Extract
# # # # # # #

Problem. We log things to a database. To keep disk space usage capped we export from the database to files that can be copied off, or just plane deleted. Some power above me wants to see this as JSON.

I see a single JSON files as a single object. So in this case we'd create an object with a list of log messages. Problem is, this file could have several million log items in it which I imagine would choke most parsers. So the only way to do it I think is for each log item to have its own JSON object.

This means that JSON parsers can't handle the file as it. But we could write a line parser to read in the file and push each line through a JSON parser.

Does this sound correct?

I believe XML would have the same problem, but at least there we have SAX.. Or we could do it as a bunch of minidocs all prefixed by their length.

Thanks.

A: 

This means that JSON parsers can't handle the file as it. But we could write a line parser to read in the file and push each line through a JSON parser.

Does this sound correct?

That sounds reasonable... so you'd end up with a large array of lines delimited by line breaks, each line consisting of one JSON object.

Jason S
+2  A: 

That's correct, I've been unable to find a json parser that does not require the whole thing to be in memory at once, at least during some part of the process (I had a database dump in json format i need to parse...it was a nightmare).

The common way this is currently done is either with object style or csv style

object style:

{"name":"bob","position":"ceo","start_date":"2007-08-10"}
{"name":"tom","position":"cfo","start_date":"2007-08-11"}

,etc.

csv style:

["name","position","start_date"]
["bob","ceo","2007-08-10"]
["tom","cfo","2007-08-11"]

You waste a lot of disk space with the object style but each line is self contained.

You save disk space with csv style but your data is more tightly coupled to the format and unless you need to have nested data structures like:

["bill","cto","2007-08-12",{"projects":["foo","bar","baz"]}]

you might as well actually use the CSV format.

Freshhawk
+3  A: 

The whole idea of JSON doesn't exactly coexist with storing several million entries in a file...

The whole point of JSON was to remove the overhead caused by XML. If you write each record as a JSON object then you are back to storing overhead bits that have no meaning. The next logical step is to write out a regular CSV file with a header record that everything on the planet understands how to import.

If, for some reason, you have child records then you should look at how regular EDI works.

Chris Lively
+1  A: 

Your strategy sounds right: have single objects in JSON and generate/parse them with standard JSON tools, and handle the grouping problem yourself outside JSON.

Besides dumping all the data in just one file, you may want to consider other strategies. For example, you can keep each object in a separate file, or (if that's excessive since you say you have millions of objects) batch them up in files in reasonable groups, and naming the files according to some identifier that you have for these objects, either just primary key (so you get "0-10000", "10001-20000" etc) or something else. E.g for log entries, date/time would be appropriate. This way, should some poor soul need to use or examine this data in any shape some day, it's a bit more manageable. And to get these files into archival format, just zip/compress them into one file, JSON as text data should compress quite well.

# # # # # # #

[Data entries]
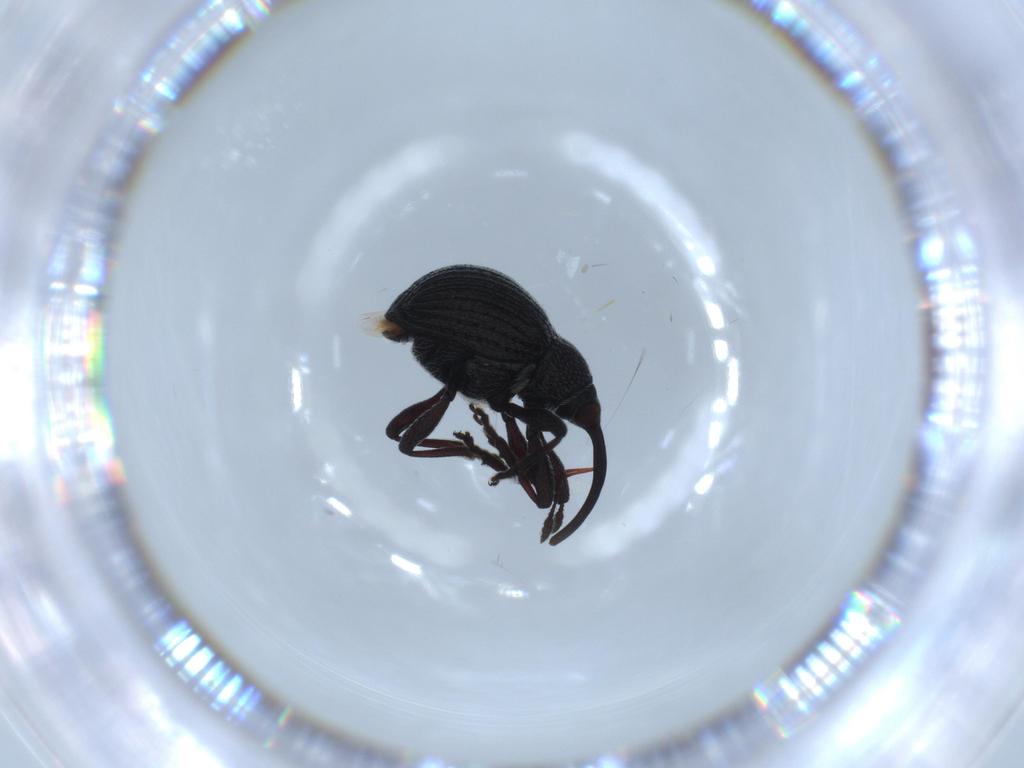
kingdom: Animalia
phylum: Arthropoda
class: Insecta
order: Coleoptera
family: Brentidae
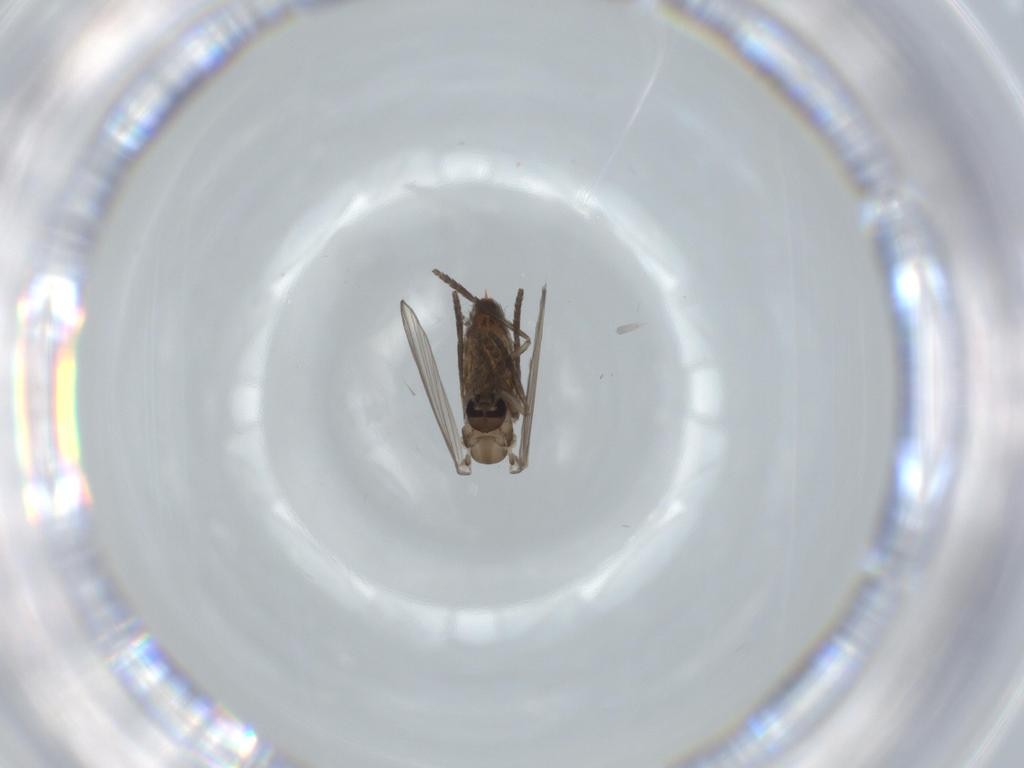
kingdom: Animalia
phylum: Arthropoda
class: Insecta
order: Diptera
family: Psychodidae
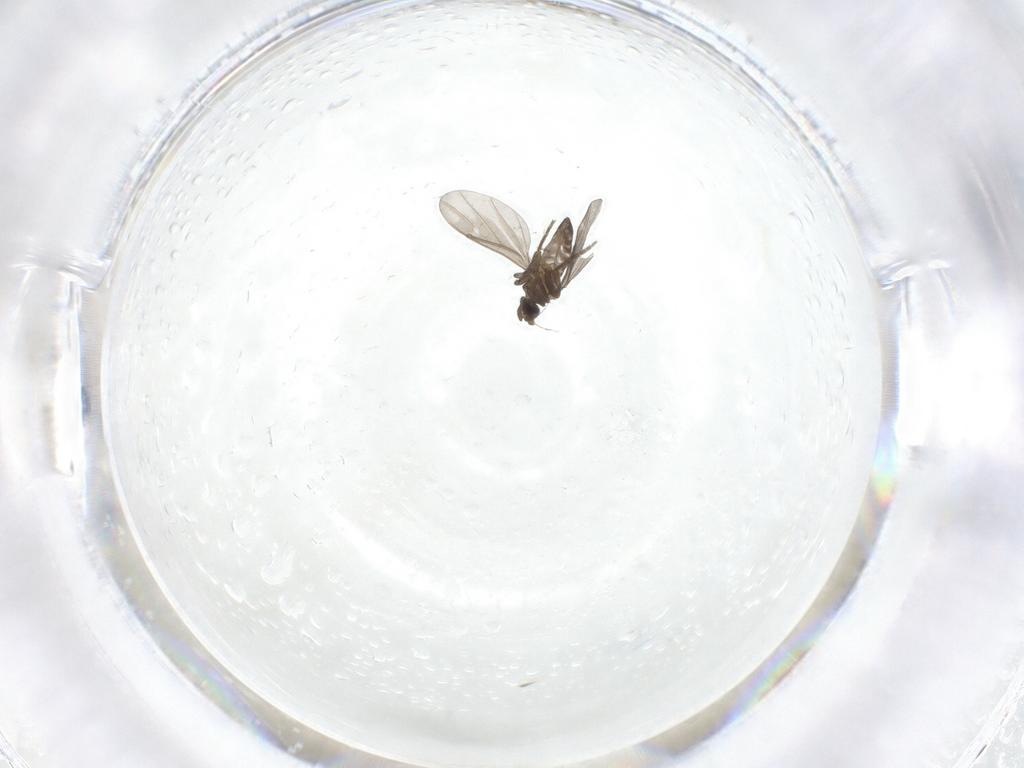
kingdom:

# # # # # # #

What you will do
A. List every job title that appears in the sample data in the JSON logging thread.
B. Reproduce the JSON logging thread word for word, starting at "The whole idea" and ending at "how to import.".

Task solutions
A. ceo, cfo, cto

B.
The whole idea of JSON doesn't exactly coexist with storing several million entries in a file...

The whole point of JSON was to remove the overhead caused by XML. If you write each record as a JSON object then you are back to storing overhead bits that have no meaning. The next logical step is to write out a regular CSV file with a header record that everything on the planet understands how to import.